You can live a life without thought (some people do), you can live a life without sex (if you had to), you can live for weeks without food, you can live days without water, but you can only live four minutes without oxygen. Oxygen is the breath of life.

Exercise physiologists know how to measure how effective you are in using oxygen. First they put a clip on your nose and a mouthpiece with tubing in your mouth, connect your expired air in a bag, and then start you on a treadmill or exercise bike for a few minutes. When you are at max effort, really puffing and puffing, the amount of oxygen that you use is determined by an oxygen meter. The amount is measured by volume per minute. This value goes by the term VO2 Max.

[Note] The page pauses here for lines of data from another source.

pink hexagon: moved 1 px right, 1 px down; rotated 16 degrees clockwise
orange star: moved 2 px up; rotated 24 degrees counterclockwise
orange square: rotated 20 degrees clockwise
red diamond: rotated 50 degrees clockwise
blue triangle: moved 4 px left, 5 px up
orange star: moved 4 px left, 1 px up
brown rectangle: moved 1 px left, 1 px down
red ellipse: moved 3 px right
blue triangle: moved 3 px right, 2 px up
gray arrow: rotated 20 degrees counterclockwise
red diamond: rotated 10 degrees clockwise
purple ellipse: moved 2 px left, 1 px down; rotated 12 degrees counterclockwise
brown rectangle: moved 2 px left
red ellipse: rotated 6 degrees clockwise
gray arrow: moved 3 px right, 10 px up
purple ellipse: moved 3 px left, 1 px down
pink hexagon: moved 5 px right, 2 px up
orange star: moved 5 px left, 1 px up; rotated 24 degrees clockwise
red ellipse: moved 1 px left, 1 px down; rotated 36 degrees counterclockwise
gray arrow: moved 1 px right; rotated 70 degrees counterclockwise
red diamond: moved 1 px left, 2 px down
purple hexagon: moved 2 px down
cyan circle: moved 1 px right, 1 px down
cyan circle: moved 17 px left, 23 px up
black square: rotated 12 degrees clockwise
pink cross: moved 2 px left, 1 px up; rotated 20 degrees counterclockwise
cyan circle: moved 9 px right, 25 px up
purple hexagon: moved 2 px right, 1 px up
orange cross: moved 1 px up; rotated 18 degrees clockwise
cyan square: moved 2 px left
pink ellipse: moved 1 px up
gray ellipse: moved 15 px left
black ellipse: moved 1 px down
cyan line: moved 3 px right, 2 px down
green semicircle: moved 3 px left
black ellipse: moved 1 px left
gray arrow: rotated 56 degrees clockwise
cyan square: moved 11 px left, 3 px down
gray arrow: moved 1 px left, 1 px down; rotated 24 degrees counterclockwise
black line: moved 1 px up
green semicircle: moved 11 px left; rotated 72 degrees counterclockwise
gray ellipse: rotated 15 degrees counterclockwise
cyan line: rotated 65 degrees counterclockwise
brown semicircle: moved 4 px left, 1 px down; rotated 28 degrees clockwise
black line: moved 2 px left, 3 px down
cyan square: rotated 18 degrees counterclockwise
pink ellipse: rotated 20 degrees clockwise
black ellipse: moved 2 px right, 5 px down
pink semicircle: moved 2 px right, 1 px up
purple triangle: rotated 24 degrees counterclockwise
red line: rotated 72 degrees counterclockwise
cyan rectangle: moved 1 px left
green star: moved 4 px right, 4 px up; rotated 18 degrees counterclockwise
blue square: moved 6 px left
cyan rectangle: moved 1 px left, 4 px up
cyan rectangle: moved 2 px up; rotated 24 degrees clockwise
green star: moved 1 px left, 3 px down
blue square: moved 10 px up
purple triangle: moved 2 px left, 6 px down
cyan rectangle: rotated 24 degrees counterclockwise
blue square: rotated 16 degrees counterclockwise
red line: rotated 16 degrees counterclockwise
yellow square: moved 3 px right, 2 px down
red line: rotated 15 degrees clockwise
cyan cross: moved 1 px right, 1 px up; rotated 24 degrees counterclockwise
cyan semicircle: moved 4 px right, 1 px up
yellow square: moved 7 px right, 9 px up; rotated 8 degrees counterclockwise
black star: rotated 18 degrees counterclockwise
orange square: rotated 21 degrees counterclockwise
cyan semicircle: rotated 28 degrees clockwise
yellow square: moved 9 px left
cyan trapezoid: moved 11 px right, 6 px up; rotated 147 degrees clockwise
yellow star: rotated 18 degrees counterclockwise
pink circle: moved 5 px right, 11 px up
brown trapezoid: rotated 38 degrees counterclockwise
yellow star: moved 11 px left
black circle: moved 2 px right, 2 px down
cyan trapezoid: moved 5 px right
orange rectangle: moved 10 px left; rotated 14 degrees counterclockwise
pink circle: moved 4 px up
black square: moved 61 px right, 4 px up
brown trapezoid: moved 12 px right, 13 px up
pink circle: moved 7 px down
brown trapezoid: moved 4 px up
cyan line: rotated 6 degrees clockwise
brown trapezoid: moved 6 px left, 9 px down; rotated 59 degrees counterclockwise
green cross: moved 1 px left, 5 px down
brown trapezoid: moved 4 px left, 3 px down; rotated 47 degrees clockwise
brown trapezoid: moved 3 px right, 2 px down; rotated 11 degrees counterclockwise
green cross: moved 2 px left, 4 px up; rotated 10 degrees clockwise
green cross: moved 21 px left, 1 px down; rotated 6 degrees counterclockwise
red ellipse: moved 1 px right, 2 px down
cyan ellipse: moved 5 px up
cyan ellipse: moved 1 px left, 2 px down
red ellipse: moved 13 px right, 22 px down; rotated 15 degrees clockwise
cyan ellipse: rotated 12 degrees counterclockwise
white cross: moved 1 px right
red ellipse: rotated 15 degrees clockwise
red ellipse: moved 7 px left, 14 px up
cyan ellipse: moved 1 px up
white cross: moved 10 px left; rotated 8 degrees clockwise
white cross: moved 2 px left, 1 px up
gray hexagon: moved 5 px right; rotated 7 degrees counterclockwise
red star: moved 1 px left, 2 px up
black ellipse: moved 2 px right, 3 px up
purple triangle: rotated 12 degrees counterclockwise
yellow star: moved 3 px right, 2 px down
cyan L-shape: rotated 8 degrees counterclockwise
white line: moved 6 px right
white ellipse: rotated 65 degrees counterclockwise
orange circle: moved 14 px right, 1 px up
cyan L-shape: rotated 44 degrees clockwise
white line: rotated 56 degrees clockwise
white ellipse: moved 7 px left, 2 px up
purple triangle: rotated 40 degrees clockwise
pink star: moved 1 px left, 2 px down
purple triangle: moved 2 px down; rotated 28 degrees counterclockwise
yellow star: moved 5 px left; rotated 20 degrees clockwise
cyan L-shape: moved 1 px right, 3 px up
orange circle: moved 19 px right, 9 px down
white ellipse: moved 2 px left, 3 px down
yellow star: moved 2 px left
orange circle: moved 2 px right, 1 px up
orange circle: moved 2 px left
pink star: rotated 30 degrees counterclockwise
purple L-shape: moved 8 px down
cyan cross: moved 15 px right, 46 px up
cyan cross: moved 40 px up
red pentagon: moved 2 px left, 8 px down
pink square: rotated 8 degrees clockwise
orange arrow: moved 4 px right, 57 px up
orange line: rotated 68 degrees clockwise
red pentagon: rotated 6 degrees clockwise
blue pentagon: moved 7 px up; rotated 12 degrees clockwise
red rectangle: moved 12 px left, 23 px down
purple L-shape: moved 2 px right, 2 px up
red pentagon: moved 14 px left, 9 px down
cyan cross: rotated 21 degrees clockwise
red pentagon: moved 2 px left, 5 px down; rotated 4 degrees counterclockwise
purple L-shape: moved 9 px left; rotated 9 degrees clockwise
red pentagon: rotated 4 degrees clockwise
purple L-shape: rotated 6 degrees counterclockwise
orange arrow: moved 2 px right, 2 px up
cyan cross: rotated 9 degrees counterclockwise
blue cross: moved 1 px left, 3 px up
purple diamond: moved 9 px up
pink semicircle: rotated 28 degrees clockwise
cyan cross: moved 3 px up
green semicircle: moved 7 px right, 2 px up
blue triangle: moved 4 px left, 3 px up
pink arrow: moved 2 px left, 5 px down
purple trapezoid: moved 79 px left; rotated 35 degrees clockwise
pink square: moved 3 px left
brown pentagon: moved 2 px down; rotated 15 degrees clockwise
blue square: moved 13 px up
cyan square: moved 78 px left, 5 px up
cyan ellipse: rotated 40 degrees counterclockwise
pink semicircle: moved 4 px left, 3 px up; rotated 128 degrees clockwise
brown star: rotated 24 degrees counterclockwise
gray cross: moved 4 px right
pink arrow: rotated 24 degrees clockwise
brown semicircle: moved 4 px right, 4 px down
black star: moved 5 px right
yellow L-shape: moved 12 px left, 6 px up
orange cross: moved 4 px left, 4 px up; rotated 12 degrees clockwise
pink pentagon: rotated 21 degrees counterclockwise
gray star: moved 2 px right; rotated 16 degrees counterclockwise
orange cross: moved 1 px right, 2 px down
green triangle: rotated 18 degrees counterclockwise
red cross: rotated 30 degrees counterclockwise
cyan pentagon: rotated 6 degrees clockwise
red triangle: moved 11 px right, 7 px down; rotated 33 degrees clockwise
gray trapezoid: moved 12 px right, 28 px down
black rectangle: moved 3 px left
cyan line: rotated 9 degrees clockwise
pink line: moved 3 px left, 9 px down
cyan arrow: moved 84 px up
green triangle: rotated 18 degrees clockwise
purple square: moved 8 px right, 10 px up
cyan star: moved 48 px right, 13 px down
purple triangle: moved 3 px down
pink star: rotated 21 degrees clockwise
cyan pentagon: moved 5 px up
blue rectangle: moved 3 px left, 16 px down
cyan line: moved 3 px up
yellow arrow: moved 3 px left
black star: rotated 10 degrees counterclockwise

Like other body functions VO2 Max goes down with age, but not surprisingly the rate of decline depends strictly on your fitness level. My friend Steve Blair, now at the CDC, wrote the most critical paper on this topic in the JAMA "Physical Fitness and all Cause Mortality" (1). In it he showed that in fit people VO2 max declines at a graceful rate of a half a percent per year. But if you are the typical American couch potato your VO2 max declines at the rate of 2 percent per year, four times as fast, but still pretty slow over a short period of time. But multiply the 2 percent times 30 years and you see the dire prediction that results. Steve showed that fitness's high VO2 max level confers a huge survival advantage, so huge that it is calculated to represent a 30 year survival benefit. The fit person of 80 has the same risk as an unfit person of 50.

Three years ago I had my own personal VO2 Max measured in a lab at the University of Sydney by Maria Fiatarone, superb physiologist. On a treadmill I huffed and puffed and breathed and breathed. At the conclusion Maria said, "Congratulations, Walter, you're 50 years old." The calendar says 80, but the treadmill says 50, solely because I'm fit.

How old am I, really?

Reference:

1) Blair SN Physical Fitness and All Cause Mortality JAMA 1989; 262:2395-2401.